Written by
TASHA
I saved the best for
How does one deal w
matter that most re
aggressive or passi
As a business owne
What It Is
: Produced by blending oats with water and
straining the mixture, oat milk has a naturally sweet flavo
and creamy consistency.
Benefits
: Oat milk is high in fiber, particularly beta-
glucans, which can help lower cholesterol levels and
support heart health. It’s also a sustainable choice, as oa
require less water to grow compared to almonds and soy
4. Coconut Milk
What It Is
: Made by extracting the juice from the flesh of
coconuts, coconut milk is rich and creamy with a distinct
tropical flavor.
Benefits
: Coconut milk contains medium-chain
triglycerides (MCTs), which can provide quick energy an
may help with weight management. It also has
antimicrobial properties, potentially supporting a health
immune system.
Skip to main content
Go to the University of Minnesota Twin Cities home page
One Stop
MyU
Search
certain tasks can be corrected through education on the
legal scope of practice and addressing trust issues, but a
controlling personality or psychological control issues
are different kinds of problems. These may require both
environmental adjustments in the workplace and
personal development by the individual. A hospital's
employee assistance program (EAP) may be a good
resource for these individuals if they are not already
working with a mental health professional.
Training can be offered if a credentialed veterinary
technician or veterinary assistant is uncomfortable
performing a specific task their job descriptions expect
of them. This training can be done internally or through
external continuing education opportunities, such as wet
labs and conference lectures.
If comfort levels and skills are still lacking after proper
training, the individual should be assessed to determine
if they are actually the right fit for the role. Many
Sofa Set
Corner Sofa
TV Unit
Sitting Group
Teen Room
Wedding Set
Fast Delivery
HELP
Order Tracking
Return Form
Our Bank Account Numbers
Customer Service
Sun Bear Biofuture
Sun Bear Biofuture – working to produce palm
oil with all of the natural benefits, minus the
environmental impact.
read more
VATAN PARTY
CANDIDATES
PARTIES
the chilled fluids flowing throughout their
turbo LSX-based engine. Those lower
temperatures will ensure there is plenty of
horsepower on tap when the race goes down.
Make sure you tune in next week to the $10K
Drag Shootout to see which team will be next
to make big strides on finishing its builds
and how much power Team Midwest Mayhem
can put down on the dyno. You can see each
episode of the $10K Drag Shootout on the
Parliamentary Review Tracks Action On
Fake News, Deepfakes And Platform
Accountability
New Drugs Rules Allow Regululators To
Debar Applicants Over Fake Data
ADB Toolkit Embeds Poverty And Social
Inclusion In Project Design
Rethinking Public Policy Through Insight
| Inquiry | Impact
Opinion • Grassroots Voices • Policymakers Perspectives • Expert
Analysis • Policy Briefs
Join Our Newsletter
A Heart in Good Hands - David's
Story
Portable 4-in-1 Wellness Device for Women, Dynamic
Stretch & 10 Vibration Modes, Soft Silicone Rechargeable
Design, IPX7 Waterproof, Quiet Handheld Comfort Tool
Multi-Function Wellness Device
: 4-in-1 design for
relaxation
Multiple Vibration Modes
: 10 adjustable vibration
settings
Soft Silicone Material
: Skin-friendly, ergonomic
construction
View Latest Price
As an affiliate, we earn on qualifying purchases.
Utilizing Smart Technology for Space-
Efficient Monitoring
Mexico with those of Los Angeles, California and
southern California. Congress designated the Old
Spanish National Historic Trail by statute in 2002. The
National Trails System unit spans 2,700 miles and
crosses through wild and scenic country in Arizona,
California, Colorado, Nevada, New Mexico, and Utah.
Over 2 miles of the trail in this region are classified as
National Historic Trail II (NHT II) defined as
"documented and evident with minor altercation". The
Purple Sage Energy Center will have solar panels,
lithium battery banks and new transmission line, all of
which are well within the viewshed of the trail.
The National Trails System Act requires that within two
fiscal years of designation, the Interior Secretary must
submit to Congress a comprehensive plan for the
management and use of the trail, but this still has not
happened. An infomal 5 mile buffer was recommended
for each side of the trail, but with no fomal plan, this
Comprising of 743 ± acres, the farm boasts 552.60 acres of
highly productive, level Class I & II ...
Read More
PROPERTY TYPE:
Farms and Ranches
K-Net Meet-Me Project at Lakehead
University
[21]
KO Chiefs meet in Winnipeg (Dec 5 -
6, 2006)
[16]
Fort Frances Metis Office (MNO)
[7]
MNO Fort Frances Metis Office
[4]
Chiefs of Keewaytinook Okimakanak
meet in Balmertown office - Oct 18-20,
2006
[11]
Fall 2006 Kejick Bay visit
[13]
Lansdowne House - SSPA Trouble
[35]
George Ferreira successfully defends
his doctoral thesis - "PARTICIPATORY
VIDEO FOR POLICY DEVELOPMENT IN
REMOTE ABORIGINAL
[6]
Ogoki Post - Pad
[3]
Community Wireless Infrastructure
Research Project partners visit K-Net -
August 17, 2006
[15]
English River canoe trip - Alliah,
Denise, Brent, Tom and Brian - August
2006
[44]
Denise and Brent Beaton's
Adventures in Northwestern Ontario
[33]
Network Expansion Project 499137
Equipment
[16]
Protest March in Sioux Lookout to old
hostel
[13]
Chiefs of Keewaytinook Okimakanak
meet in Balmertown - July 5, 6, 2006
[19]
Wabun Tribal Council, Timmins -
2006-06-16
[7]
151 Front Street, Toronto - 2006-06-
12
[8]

- - -

Task details
Rewrite all of the data, replacing "Balmertown" with "Red Lake" each time it appears and leaving everything else unchanged.

Final answer
Written by
TASHA
I saved the best for
How does one deal w
matter that most re
aggressive or passi
As a business owne
What It Is
: Produced by blending oats with water and
straining the mixture, oat milk has a naturally sweet flavo
and creamy consistency.
Benefits
: Oat milk is high in fiber, particularly beta-
glucans, which can help lower cholesterol levels and
support heart health. It’s also a sustainable choice, as oa
require less water to grow compared to almonds and soy
4. Coconut Milk
What It Is
: Made by extracting the juice from the flesh of
coconuts, coconut milk is rich and creamy with a distinct
tropical flavor.
Benefits
: Coconut milk contains medium-chain
triglycerides (MCTs), which can provide quick energy an
may help with weight management. It also has
antimicrobial properties, potentially supporting a health
immune system.
Skip to main content
Go to the University of Minnesota Twin Cities home page
One Stop
MyU
Search
certain tasks can be corrected through education on the
legal scope of practice and addressing trust issues, but a
controlling personality or psychological control issues
are different kinds of problems. These may require both
environmental adjustments in the workplace and
personal development by the individual. A hospital's
employee assistance program (EAP) may be a good
resource for these individuals if they are not already
working with a mental health professional.
Training can be offered if a credentialed veterinary
technician or veterinary assistant is uncomfortable
performing a specific task their job descriptions expect
of them. This training can be done internally or through
external continuing education opportunities, such as wet
labs and conference lectures.
If comfort levels and skills are still lacking after proper
training, the individual should be assessed to determine
if they are actually the right fit for the role. Many
Sofa Set
Corner Sofa
TV Unit
Sitting Group
Teen Room
Wedding Set
Fast Delivery
HELP
Order Tracking
Return Form
Our Bank Account Numbers
Customer Service
Sun Bear Biofuture
Sun Bear Biofuture – working to produce palm
oil with all of the natural benefits, minus the
environmental impact.
read more
VATAN PARTY
CANDIDATES
PARTIES
the chilled fluids flowing throughout their
turbo LSX-based engine. Those lower
temperatures will ensure there is plenty of
horsepower on tap when the race goes down.
Make sure you tune in next week to the $10K
Drag Shootout to see which team will be next
to make big strides on finishing its builds
and how much power Team Midwest Mayhem
can put down on the dyno. You can see each
episode of the $10K Drag Shootout on the
Parliamentary Review Tracks Action On
Fake News, Deepfakes And Platform
Accountability
New Drugs Rules Allow Regululators To
Debar Applicants Over Fake Data
ADB Toolkit Embeds Poverty And Social
Inclusion In Project Design
Rethinking Public Policy Through Insight
| Inquiry | Impact
Opinion • Grassroots Voices • Policymakers Perspectives • Expert
Analysis • Policy Briefs
Join Our Newsletter
A Heart in Good Hands - David's
Story
Portable 4-in-1 Wellness Device for Women, Dynamic
Stretch & 10 Vibration Modes, Soft Silicone Rechargeable
Design, IPX7 Waterproof, Quiet Handheld Comfort Tool
Multi-Function Wellness Device
: 4-in-1 design for
relaxation
Multiple Vibration Modes
: 10 adjustable vibration
settings
Soft Silicone Material
: Skin-friendly, ergonomic
construction
View Latest Price
As an affiliate, we earn on qualifying purchases.
Utilizing Smart Technology for Space-
Efficient Monitoring
Mexico with those of Los Angeles, California and
southern California. Congress designated the Old
Spanish National Historic Trail by statute in 2002. The
National Trails System unit spans 2,700 miles and
crosses through wild and scenic country in Arizona,
California, Colorado, Nevada, New Mexico, and Utah.
Over 2 miles of the trail in this region are classified as
National Historic Trail II (NHT II) defined as
"documented and evident with minor altercation". The
Purple Sage Energy Center will have solar panels,
lithium battery banks and new transmission line, all of
which are well within the viewshed of the trail.
The National Trails System Act requires that within two
fiscal years of designation, the Interior Secretary must
submit to Congress a comprehensive plan for the
management and use of the trail, but this still has not
happened. An infomal 5 mile buffer was recommended
for each side of the trail, but with no fomal plan, this
Comprising of 743 ± acres, the farm boasts 552.60 acres of
highly productive, level Class I & II ...
Read More
PROPERTY TYPE:
Farms and Ranches
K-Net Meet-Me Project at Lakehead
University
[21]
KO Chiefs meet in Winnipeg (Dec 5 -
6, 2006)
[16]
Fort Frances Metis Office (MNO)
[7]
MNO Fort Frances Metis Office
[4]
Chiefs of Keewaytinook Okimakanak
meet in Red Lake office - Oct 18-20,
2006
[11]
Fall 2006 Kejick Bay visit
[13]
Lansdowne House - SSPA Trouble
[35]
George Ferreira successfully defends
his doctoral thesis - "PARTICIPATORY
VIDEO FOR POLICY DEVELOPMENT IN
REMOTE ABORIGINAL
[6]
Ogoki Post - Pad
[3]
Community Wireless Infrastructure
Research Project partners visit K-Net -
August 17, 2006
[15]
English River canoe trip - Alliah,
Denise, Brent, Tom and Brian - August
2006
[44]
Denise and Brent Beaton's
Adventures in Northwestern Ontario
[33]
Network Expansion Project 499137
Equipment
[16]
Protest March in Sioux Lookout to old
hostel
[13]
Chiefs of Keewaytinook Okimakanak
meet in Red Lake - July 5, 6, 2006
[19]
Wabun Tribal Council, Timmins -
2006-06-16
[7]
151 Front Street, Toronto - 2006-06-
12
[8]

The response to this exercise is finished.